Work in progress sofree.us 2025Q3 Ceph handson

From FnordWiki
Revision as of 13:53, 4 June 2025 by Adj (talk | contribs) (→‎Hardware available)
(diff) ← Older revision | Latest revision (diff) | Newer revision → (diff)
Jump to navigation Jump to search

Timeframe

Per the title, Q3 of 2025. Some Saturday. Probably August or September.

Goals

Learners will install/configure a working Ceph cluster and gain some knowledge of its components. The hard way. No automatic container deployment or similar.
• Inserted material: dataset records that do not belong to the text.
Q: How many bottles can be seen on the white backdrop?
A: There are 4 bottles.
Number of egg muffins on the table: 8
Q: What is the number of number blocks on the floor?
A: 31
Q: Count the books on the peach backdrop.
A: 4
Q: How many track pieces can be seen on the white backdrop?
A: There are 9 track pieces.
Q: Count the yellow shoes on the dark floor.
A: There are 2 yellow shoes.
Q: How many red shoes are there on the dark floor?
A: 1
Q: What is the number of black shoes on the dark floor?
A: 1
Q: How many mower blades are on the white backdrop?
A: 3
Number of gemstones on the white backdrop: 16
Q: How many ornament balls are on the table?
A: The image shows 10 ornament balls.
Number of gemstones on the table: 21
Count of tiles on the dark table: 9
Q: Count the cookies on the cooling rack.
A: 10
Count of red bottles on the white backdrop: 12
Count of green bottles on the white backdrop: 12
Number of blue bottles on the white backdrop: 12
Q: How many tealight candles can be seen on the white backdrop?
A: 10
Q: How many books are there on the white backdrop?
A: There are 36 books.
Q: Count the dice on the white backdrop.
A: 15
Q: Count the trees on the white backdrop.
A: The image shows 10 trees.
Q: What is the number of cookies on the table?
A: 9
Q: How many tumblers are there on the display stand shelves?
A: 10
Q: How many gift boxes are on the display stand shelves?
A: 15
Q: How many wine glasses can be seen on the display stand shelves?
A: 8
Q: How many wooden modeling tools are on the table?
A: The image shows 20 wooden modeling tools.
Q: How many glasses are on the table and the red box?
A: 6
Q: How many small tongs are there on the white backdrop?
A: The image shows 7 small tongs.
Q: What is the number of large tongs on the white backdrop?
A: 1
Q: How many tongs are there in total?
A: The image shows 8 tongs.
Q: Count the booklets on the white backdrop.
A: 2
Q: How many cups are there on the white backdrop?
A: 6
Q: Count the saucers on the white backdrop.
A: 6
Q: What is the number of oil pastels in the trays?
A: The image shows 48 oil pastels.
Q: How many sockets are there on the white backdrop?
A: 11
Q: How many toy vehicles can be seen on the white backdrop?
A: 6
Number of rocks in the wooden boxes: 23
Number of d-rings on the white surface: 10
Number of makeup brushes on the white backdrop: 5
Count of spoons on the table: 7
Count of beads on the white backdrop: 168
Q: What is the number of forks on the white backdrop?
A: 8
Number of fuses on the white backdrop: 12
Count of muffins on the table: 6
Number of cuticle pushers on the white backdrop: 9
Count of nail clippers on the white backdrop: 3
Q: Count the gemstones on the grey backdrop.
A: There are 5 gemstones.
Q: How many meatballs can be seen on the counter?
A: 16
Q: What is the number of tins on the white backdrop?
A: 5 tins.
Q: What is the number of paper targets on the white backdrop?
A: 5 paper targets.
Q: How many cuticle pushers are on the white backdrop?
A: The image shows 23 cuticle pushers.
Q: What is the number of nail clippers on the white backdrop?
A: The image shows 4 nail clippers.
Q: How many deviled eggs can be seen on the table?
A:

  • Generate a cluster UUID
  • Select server IP addresses
    • A quick diversion into public and cluster (private) networks as used by Ceph
  • Install Ceph application packages
  • Create a very basic cluster config file
  • use monmaptool to create a single entry cluster monitor map (monmaptool --create --fsid UUID-FROM-ABOVE
  • deploy a single monitor for the cluster (ceph-mon --mkfs ...)
  • Start the monitor up, check on cluster state
  • Add additional monitors on other nodes
  • Install manager components
  • Add OSD components (At last, some actual storage!)
  • Create some storage pools.
  • On another (client) system, make use of some of that storage. RBD is the easiest to demonstrate. RGW needs additional components.
  • Choose your own adventure:
    • RGW, the Ceph S3 object gateway (and also OpenStack Swift)
      • Install radosgw
      • Create a user (radosgw-admin)
      • Make sure it is available over the internet (this is going to be pre-work on Aaron's part)
      • Install a client program
      • Create a bucket
      • Put some objects
      • List objects
      • Read object from the S3 storage. Compare with original.
    • CephFS
      • Install MDS components
      • Create a filesystem
      • Create some client identities
      • Put client keyring on a client server
      • Mount the filesystem and start writing files
  • Stretch goals
    • Replicate RBD data from one cluster to another
    • Replicate RGW data from one cluster to another
    • Replicate CephFS data from one cluster to another

Hardware available

The following is at Aaron's home data center, currently unused:

  • 6x Dell R630 servers, each with:
    • 2x Intel Xeon E5-2630v4 processors
    • 64 Gibytes of RAM
    • 2x 800Gbyte SAS SSDs (for OS, applications, and Ceph Bluestore WAL/DB devices for spinning disks)
    • 2x 1Tbyte SATA SSDs (Ceph cluster data disks)
    • 2x 1.8Tbyte SAS HDDs (Ceph cluster data disks)
    • 1x 2-port Mellanox 56Gbits/sec Ethernet card (and sufficient switch ports and cabling for these)
    • 2x Intel 10GbaseT twisted pair Ethernet ports (I do not have switch ports for 10GbaseT, but have plenty of 1000baseT)
    • 2x Intel 1000baseT twisted pair Ethernet ports (and sufficient switch ports and cabling)
    • iDRAC remote console, power control, etc
  • 3x Dell R720XD servers, each with:
    • 2x (1x?) Intel Xeon E5-26?? processors
    • 32 Gibytes of RAM
    • 2x 120Gbyte SATA SSDs (rear-mounted) for the OS and applications
    • 6 or 7x 3Tbyte SAS HDDs (Ceph cluster data disks)
    • 2x 400Gbyte SAS SSDs (Ceph Bluestore WAL/DB devices)
    • 2x 10Gbits/sec SFP+ (fiber optic) Ethernet adapters (and sufficient switch ports and cabling for these, but might need Intel branded SFP+ transceivers)
    • 2X 1000baseT twisted pair Ethernet ports (and sufficient switch ports and cabling)
    • iDRAC remote console, power control, etc

Aaron has a friend who is at least a bit interested in participating, too. Friend has some servers that could also be used:

  • 6x Dell PowerEdge R720
    • 2x Intel Xeon E5-26?? processors
    • 256 Gibytes of RAM
    • unknown storage
    • unknown networking
    • iDRAC remote console, power control, etc

Potential Cluster end states

  • Option 1: A single cluster with all 9 servers as members. This would probably make most sense with only 2 or 3 learners.
  • Option 2: Two clusters. One with mixed hardware consisting of 3x R630 servers and 3x R720 servers. And a second cluster of 3x R630 servers. Makes sense with 4-6 learners in groups of 2 or 3. And demonstrates Ceph's flexibility in building from non-identical servers.
  • Option 3: Two clusters. But this time all nodes in each cluster are similar. 6x R630s in one cluster. And 3x R720s in the second cluster. Makes sense with 4-6 learners in groups of 2 or 3.
  • Option 4: Three clusters. Each cluster with consistent hardware. Makes most sense with a third group of learners.